Coal was the first commodity to be discovered and mined in Australia.
Now, we are the world’s largest coal exporter, with 78% of the coal we mine sent to over 30 countries. Coal is Australia’s second largest export after iron ore and Australia is the world's largest exporter of coal.
The two broad types of coal, brown and black, are both found in Australia. They have different chemical and physical properties. Brown coal (lignite), mined in the Victoria’s Latrobe Valley, is the lowest quality of coal, and is not exported. With a high moisture content and lower energy content than black coal, it is used primarily for power generation. Black coal, which comes predominantly from New South Wales and Queensland, and is exported, has a lower moisture content than brown and higher energy content, making it more useful and valuable as a fuel.

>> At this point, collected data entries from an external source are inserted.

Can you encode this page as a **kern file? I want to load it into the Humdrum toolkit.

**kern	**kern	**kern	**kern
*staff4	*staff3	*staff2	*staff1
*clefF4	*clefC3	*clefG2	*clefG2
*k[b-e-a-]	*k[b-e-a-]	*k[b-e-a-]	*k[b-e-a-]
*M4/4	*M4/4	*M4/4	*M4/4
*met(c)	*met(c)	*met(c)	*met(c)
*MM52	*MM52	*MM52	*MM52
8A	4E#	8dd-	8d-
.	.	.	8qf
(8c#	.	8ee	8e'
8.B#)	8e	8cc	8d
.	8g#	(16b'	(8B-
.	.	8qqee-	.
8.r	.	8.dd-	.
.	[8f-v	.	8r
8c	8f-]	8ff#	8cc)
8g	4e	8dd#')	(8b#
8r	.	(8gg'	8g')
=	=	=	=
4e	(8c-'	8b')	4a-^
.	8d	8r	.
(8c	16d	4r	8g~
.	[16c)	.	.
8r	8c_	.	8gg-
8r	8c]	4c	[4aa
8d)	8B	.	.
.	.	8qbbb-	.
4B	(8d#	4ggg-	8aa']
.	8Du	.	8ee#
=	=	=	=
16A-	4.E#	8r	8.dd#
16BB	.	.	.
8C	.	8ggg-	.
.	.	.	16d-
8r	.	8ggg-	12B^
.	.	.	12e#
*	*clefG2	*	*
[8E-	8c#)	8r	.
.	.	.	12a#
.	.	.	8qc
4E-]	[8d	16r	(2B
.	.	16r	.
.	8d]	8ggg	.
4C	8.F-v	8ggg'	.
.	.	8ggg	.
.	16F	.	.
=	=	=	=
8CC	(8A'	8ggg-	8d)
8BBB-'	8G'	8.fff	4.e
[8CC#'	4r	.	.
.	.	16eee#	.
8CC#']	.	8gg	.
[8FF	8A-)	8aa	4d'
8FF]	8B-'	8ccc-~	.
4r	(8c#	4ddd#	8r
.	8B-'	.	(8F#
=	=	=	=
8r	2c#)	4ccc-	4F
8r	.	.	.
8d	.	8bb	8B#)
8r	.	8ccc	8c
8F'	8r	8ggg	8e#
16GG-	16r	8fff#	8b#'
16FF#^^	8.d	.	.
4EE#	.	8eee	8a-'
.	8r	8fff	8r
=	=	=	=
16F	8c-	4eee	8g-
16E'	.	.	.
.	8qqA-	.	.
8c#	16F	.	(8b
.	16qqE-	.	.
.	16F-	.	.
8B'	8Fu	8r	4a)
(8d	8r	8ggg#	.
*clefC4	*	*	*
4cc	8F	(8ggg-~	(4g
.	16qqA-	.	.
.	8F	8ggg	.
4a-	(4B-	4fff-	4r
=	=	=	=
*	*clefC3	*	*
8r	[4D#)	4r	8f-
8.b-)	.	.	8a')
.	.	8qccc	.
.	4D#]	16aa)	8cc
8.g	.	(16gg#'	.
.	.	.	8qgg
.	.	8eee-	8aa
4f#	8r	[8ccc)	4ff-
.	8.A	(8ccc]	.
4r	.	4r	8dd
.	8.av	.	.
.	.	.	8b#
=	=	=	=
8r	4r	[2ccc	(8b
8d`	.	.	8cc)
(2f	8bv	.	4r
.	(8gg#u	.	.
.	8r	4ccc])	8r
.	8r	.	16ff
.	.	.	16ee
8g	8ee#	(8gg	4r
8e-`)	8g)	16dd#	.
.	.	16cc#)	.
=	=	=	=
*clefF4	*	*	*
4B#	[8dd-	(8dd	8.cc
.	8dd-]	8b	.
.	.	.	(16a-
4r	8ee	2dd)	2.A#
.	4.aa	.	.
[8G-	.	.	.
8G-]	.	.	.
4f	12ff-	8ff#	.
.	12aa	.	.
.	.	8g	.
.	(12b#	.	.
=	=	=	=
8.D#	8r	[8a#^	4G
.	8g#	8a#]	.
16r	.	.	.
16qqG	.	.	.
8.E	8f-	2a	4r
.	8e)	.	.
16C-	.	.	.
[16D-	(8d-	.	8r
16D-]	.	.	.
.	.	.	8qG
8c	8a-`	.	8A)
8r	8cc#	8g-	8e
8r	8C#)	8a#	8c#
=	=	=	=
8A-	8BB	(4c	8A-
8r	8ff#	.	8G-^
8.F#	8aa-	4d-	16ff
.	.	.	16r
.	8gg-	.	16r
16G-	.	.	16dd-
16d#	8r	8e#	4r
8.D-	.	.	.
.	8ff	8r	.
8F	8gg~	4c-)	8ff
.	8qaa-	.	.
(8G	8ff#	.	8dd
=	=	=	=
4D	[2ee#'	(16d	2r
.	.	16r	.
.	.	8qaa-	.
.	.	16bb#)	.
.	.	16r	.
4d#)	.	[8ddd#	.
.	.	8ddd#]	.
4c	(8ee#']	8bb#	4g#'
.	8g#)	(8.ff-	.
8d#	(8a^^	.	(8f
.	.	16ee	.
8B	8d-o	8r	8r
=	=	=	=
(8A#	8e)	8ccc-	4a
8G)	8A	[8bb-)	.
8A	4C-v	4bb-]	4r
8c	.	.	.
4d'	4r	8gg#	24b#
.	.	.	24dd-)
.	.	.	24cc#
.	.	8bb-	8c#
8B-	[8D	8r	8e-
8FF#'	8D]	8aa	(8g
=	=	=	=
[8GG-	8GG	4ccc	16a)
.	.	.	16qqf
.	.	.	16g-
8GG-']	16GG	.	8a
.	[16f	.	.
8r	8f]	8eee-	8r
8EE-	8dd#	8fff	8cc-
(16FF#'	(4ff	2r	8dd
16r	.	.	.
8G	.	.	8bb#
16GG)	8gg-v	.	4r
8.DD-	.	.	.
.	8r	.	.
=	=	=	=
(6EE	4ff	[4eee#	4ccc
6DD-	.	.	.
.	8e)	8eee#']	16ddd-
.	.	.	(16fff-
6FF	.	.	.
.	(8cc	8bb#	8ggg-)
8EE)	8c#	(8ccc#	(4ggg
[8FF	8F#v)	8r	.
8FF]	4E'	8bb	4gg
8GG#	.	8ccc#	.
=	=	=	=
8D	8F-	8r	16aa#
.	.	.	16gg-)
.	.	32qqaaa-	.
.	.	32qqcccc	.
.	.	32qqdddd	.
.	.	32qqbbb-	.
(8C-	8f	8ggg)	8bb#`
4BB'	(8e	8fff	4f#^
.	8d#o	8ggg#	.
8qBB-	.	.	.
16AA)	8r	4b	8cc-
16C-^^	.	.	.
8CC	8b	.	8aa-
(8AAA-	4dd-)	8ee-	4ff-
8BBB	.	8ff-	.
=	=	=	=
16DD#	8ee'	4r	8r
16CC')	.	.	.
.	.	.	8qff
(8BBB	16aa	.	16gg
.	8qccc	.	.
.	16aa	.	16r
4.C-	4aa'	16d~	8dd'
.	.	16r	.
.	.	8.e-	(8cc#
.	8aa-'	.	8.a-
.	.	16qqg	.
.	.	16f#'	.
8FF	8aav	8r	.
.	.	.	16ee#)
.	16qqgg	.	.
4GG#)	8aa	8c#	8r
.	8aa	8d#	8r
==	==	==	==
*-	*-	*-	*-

Australia ranks fourth in global black coal production after China (49%), the USA (15%) and India (9%). We export two kinds of black coal: thermal coal which is used for power generation, cement manufacturing and some industrial processes, and metallurgical coal, which is used in the manufacture of iron and steel. Over the past 10 years black coal exports have increased by more than 50%.
The majority of our metallurgical coal is sold to Asia and Europe, where it is used in steel-making. The largest buyers are Japan, India, China and the European Union. Thermal coal exports principally go to Japan, the Republic of Korea and Chinese Taipei for use in power generation.
Japan takes 39.3% of Australia’s black coal exports – the largest share, with a total of 115.3 million tonnes exported last financial year.
China is our second largest market with 42.4 million tonnes in 2009-2010, almost double the previous year.
The Republic of Korea accounts for 40.7 million tonnes, India for 31.92 million tonnes and Taiwan for 26.53 million tonnes, rounding out the top five destinations for coal from Australia.
Together these five countries accounted for 88% of all black coal exports with a further 28 countries taking the remaining 12%.
Demand for coal in China and India is expected to increase dramatically over the next decade in line with these countries’ projected need for coal for energy and manufacturing.
Australia was the only one of the world’s 33 advanced economies to grow in 2009 during the worst global recession since the Great Depression.
The principal reason for this was our continued coal exports. The importance of coal in the economy is also evident in its growing share of Gross Domestic Product.
This share has more than doubled, from 1.7 % in 2006-07 to 3.5 % in 2008-09, making it a significant contributor to the mining sector.